International career
- 2004–2007: Germany U21 / 22 / (1)
- 2013–2016: Cameroon / 3 / (0)

= Marvin Matip =

Footballer (born 1985)

Marvin Job Matip (born 25 September 1985) is a former professional footballer who played as a centre-back. Born in Germany, he represented the Cameroon national team at international level.

== Club career ==
Born in Bochum, Matip began his career with VfL Bochum, but moved to 1. FC Köln in 2005. On 1 February 2010, he was loaned to Karlsruher SC.

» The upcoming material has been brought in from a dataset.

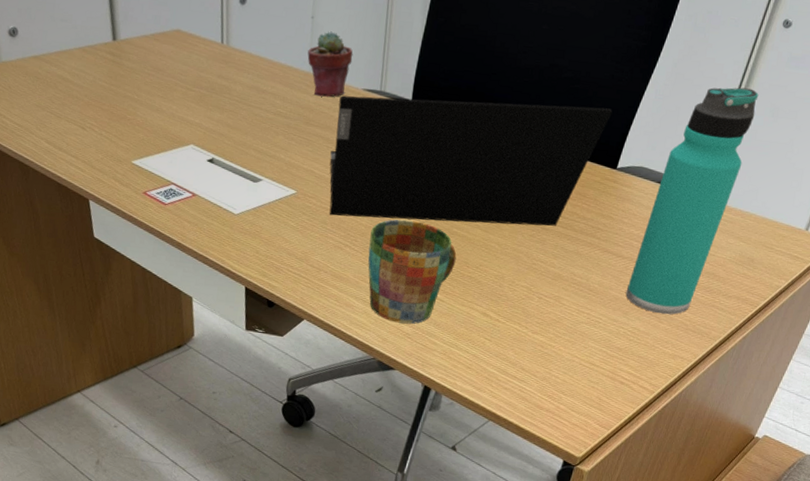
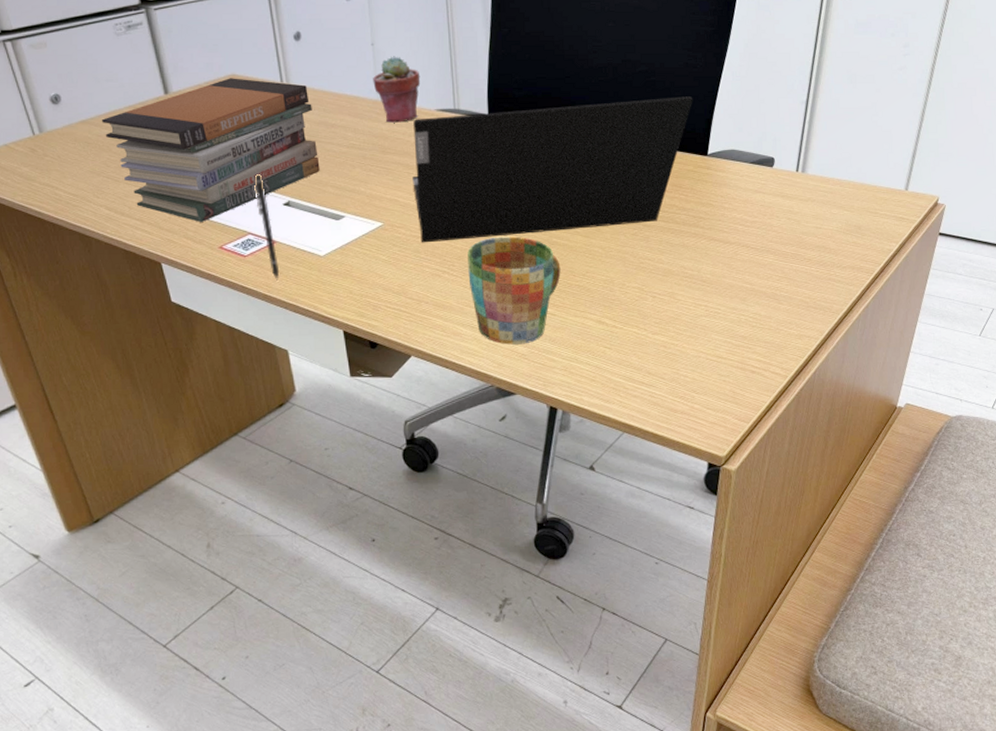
book stack: none [52,32,247,167] -> present [101,78,320,222]
pen: none [182,128,195,231] -> present [254,174,280,281]
thermos bottle: present [626,87,759,315] -> none [740,59,834,295]

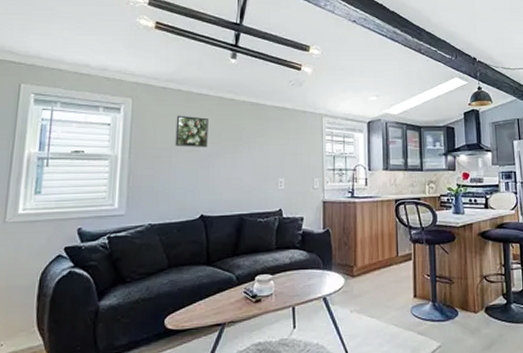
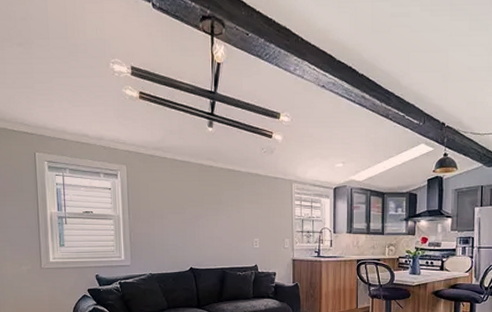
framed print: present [175,115,208,148] -> none [164,181,192,211]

== International career ==
Matip represented German youth sides at Under 19 and Under-21 level in competitions including the 2005 FIFA World Youth Championship and the 2006 UEFA European Under-21 Football Championship, but was called up to the Cameroon national team in 2007 after announcing his desire to represent Cameroon. However, his career with Cameroon was delayed after the correct paperwork was not filed with FIFA in time. He made his international debut with Les Lions Indomptables in a friendly match against Ukraine on 2 June 2013.

== Personal life ==
Matip was born to a Cameroonian father and a German mother, and as such was eligible to represent either nation.

His father Jean is a former footballer and his brother Joël Matip formerly played for Liverpool. He is also a cousin of Joseph-Désiré Job.